Problem statement
In the entries that follow, the first line to write out is the one containing "middle dip: (208, 200)", and the last is the one containing "middle dip: (573, 1089)". Reproduce that stretch exactly, with nothing before or after it.

Source material
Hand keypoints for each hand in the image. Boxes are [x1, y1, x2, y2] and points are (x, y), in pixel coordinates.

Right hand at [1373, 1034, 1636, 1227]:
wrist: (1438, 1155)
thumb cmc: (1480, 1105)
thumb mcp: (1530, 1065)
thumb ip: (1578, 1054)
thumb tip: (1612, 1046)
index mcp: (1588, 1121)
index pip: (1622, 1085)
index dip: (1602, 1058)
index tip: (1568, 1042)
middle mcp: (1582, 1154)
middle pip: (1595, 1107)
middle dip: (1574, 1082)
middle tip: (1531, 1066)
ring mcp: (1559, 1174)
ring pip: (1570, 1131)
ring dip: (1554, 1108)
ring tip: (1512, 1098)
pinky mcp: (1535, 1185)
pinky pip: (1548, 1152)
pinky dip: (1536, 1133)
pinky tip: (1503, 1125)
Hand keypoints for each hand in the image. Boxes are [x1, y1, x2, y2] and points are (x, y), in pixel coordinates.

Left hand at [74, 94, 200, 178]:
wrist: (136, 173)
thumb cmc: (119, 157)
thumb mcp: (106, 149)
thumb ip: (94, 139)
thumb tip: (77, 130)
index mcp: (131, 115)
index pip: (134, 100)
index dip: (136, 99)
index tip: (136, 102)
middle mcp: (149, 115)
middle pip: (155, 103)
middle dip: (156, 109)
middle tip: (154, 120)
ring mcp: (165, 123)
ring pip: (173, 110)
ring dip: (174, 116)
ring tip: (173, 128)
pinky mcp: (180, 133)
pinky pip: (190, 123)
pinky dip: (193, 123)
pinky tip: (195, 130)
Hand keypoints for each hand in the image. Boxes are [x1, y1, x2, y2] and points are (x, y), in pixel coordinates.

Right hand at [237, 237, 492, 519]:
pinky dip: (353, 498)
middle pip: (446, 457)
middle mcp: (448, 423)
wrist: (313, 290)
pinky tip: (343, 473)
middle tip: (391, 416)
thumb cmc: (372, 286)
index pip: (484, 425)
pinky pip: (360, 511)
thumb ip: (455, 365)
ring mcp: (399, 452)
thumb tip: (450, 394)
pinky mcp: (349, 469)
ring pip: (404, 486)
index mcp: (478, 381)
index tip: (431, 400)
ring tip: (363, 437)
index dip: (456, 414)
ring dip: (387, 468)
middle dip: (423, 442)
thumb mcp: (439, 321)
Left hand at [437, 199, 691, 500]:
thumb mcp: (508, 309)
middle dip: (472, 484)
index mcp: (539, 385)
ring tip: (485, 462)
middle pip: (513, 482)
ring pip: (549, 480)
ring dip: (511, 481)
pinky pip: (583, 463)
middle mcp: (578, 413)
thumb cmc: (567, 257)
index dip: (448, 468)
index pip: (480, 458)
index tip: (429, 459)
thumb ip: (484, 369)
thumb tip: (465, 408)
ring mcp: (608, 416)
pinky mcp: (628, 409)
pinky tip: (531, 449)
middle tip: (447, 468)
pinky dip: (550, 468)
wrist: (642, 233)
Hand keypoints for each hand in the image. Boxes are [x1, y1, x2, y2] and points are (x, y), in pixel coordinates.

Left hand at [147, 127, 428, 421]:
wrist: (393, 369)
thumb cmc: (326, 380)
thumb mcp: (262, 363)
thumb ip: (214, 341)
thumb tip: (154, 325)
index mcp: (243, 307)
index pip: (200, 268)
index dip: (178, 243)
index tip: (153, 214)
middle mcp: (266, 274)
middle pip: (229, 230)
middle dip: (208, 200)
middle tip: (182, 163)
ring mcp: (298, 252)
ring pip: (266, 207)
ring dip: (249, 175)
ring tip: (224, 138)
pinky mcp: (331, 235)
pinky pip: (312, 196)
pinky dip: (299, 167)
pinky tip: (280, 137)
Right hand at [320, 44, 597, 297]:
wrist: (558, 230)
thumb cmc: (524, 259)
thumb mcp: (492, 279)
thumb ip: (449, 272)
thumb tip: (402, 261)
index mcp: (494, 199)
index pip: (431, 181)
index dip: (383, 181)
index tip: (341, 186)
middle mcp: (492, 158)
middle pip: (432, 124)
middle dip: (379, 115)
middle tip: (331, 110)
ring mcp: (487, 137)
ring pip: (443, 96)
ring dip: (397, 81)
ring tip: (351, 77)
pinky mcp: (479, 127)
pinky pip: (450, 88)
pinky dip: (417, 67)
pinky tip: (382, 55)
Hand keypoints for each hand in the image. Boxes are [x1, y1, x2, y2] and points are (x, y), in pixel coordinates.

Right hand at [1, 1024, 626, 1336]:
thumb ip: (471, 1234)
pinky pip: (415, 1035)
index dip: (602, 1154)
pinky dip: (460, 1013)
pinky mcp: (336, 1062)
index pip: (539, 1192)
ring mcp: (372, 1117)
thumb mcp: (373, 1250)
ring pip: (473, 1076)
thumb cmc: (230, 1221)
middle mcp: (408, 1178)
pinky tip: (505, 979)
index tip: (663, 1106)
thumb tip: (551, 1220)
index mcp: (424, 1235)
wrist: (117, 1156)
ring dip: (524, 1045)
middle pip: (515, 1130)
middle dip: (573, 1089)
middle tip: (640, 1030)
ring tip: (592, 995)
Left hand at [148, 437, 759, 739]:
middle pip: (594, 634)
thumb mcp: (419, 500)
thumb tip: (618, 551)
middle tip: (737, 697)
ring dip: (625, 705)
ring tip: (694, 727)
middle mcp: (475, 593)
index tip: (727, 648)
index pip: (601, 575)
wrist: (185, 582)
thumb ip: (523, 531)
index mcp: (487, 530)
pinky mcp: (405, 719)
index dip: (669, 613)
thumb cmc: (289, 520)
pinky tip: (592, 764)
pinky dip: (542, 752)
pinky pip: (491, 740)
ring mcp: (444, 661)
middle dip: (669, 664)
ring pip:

Task answer
middle dip: (208, 200)
middle tip: (182, 163)
ring mcp: (298, 252)
ring pip: (266, 207)
ring dip: (249, 175)
ring tip: (224, 138)
pinky mcp: (331, 235)
pinky pip: (312, 196)
pinky dip: (299, 167)
pinky tip: (280, 137)
Right hand at [320, 44, 597, 297]:
wrist: (558, 230)
thumb cmc: (524, 259)
thumb mcp: (492, 279)
thumb ip: (449, 272)
thumb tip: (402, 261)
index mcp: (494, 199)
index pip: (431, 181)
index dip: (383, 181)
index tip: (341, 186)
middle mcp: (492, 158)
middle pip: (432, 124)
middle dip: (379, 115)
middle tip: (331, 110)
ring mcp: (487, 137)
ring pip: (443, 96)
ring dip: (397, 81)
ring tip: (351, 77)
pinky mcp: (479, 127)
pinky pip: (450, 88)
pinky dip: (417, 67)
pinky tip: (382, 55)
Hand keypoints for each hand in the image. Boxes are [x1, y1, x2, y2] and points are (x, y), in pixel coordinates.

Right hand at [1, 1024, 626, 1336]:
thumb ip: (471, 1234)
pinky pip: (415, 1035)
index dip: (602, 1154)
pinky dip: (460, 1013)
pinky mcp: (336, 1062)
index pip: (539, 1192)
ring mcp: (372, 1117)
thumb mcp: (373, 1250)
ring pip: (473, 1076)
thumb cmc: (230, 1221)
middle mcp: (408, 1178)
pinky tip: (505, 979)
index tip: (663, 1106)
thumb tip: (551, 1220)
index mcp: (424, 1235)
wrist: (117, 1156)
ring dip: (524, 1045)
middle pip: (515, 1130)
middle dip: (573, 1089)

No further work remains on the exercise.